Everyday leadership practices form the foundation of crisis leadership in higher education

Everyday leadership practices form the foundation of crisis leadership in higher education

Preparing higher education organizations for crisis is about more than just making plans for pandemics or wars. Higher education organizations face a wide diversity of crises, and their diverse communities have varied experiences of, and needs during, crises. Our research has revealed that crisis leadership, and especially crisis preparation, is built on a foundation of leadership skills that we already practice every day, such as communication, planning, and community building.

Higher education organizations face a wide diversity of crises

Our team came together in late 2022 with a single goal: to conduct a nationwide study of crisis leadership at Finnish higher education organizations in the hopes that we could help the nation be better prepared for future crises.  Our team consisted of researchers from the University of Jyväskylä’s Finnish Institute for Educational Research and Tampere University’s Faculty of Management and Business.  

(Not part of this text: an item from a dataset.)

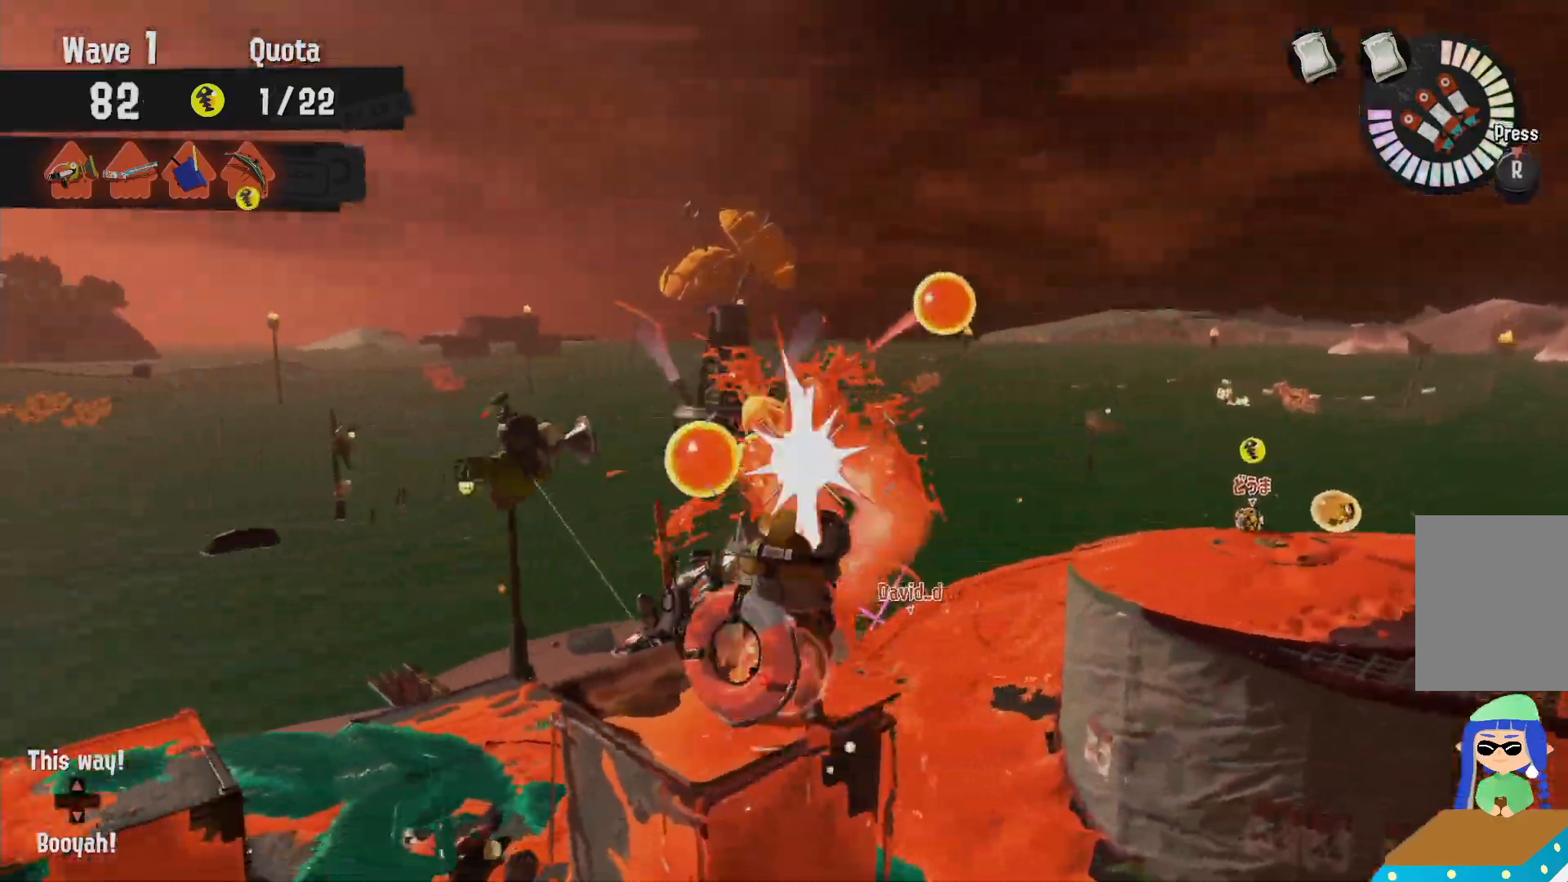
{"dt_ms": 500, "buttons": ["R2"], "left_stick": "center", "right_stick": "center"}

We held panel discussions with staff from a variety of institutions and conducted a nationwide survey, and one of the first lessons we learned, in the very first panel discussion, was that crises were about far more than wars or pandemics. When we asked, “What crises have you experienced?” we expected to hear about COVID, about the war in Ukraine. The answer that surprised us most was “the merging of my university.” But how was a merger a crisis? The participant said, “You don’t know how to do your work, you don’t know the rules anymore, you don’t know what to do, with whom.”  Comments such as this one helped us form a conception of crisis in higher education that reflect the variation in crises that people had experienced:

While there is no single threshold or criteria by which an organizational crisis can be defined, a crisis is broadly speaking something that blocks or otherwise interferes with an organization’s primary functions in such a way that usual routines and practices are no longer effective, and major negative outcomes may result if the crisis is not dealt with appropriately.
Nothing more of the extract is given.